(Source records)
----
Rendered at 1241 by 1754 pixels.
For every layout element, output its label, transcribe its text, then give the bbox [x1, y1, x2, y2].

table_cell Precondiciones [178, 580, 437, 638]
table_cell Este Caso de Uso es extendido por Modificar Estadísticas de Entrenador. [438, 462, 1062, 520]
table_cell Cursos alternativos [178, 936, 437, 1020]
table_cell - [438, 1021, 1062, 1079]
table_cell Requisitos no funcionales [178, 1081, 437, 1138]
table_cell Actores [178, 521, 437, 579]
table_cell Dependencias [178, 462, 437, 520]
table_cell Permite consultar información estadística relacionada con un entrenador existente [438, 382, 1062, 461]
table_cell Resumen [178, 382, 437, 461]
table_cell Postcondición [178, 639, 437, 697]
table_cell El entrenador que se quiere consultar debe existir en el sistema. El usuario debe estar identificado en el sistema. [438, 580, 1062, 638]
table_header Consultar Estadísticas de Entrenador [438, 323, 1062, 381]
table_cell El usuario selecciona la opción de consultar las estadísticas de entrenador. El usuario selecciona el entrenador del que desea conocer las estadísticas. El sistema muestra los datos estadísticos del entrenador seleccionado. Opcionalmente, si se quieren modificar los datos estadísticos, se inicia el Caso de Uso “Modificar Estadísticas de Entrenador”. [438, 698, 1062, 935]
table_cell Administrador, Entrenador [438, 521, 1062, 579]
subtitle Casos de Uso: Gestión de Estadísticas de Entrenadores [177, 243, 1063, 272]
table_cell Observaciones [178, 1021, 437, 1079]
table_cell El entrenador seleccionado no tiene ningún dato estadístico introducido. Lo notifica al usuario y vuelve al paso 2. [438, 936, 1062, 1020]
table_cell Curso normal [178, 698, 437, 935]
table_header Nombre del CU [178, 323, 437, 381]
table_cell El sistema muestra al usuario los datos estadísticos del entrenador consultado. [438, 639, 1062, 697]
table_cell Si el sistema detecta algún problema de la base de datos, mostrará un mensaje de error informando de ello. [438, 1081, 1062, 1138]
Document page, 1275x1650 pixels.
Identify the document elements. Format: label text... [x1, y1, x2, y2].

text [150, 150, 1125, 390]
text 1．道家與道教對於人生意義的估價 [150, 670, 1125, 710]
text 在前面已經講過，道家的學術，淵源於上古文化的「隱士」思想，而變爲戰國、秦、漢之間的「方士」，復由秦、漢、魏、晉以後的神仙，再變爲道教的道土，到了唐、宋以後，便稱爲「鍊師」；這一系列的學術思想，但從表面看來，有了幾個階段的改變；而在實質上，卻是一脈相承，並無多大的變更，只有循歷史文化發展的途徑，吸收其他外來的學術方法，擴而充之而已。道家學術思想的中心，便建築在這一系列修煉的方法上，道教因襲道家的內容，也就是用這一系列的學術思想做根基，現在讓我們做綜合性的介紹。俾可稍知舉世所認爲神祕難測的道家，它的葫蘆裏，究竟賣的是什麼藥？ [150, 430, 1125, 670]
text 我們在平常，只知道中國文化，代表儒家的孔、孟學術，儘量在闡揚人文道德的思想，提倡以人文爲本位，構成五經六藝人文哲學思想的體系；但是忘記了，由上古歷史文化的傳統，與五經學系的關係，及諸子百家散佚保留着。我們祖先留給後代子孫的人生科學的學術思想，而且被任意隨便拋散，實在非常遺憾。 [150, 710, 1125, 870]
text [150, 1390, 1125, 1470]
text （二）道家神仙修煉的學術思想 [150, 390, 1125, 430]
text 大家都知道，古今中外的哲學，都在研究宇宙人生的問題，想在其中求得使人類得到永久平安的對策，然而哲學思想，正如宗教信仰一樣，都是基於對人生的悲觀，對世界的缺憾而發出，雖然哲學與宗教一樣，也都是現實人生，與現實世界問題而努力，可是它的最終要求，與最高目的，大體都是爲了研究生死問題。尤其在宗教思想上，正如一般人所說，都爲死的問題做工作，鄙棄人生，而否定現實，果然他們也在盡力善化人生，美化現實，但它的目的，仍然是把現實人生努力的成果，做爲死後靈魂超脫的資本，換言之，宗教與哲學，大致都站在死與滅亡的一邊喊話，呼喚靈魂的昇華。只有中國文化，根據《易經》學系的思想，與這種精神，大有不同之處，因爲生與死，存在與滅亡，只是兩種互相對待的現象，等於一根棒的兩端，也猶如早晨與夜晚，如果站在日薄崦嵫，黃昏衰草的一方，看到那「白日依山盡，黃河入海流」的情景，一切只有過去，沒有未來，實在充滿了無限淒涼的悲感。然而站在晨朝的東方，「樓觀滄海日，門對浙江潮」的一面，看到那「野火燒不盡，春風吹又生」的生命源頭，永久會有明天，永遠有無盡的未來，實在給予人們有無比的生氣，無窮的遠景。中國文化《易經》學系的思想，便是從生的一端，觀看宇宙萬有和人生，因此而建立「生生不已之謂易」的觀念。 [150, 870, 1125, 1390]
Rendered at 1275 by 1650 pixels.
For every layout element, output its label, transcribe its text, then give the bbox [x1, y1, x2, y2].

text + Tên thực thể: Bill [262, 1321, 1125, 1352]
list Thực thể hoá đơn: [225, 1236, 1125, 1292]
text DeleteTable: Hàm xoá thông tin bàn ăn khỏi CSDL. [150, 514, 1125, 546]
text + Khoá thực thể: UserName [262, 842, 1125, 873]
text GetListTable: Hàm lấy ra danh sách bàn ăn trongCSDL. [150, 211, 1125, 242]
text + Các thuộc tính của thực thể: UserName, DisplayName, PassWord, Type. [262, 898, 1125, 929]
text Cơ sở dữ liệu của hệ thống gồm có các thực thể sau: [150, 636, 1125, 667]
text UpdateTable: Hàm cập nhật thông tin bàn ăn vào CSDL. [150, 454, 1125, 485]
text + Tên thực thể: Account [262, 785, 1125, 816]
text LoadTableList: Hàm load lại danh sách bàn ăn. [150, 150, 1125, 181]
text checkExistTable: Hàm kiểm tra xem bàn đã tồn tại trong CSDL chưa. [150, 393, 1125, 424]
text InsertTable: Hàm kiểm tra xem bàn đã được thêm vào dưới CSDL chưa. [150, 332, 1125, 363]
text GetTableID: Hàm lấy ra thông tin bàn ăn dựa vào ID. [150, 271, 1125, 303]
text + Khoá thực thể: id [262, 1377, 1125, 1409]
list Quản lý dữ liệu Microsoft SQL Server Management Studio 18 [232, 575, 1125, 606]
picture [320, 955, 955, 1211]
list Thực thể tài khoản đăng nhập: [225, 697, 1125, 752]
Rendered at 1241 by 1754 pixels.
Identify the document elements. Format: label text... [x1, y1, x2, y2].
----
**What the exercise asks:**
What the answer needs is every line from the data above with "UserName" in it.

**Solution for this exercise:**
text + Khoá thực thể: UserName [262, 842, 1125, 873]
text + Các thuộc tính của thực thể: UserName, DisplayName, PassWord, Type. [262, 898, 1125, 929]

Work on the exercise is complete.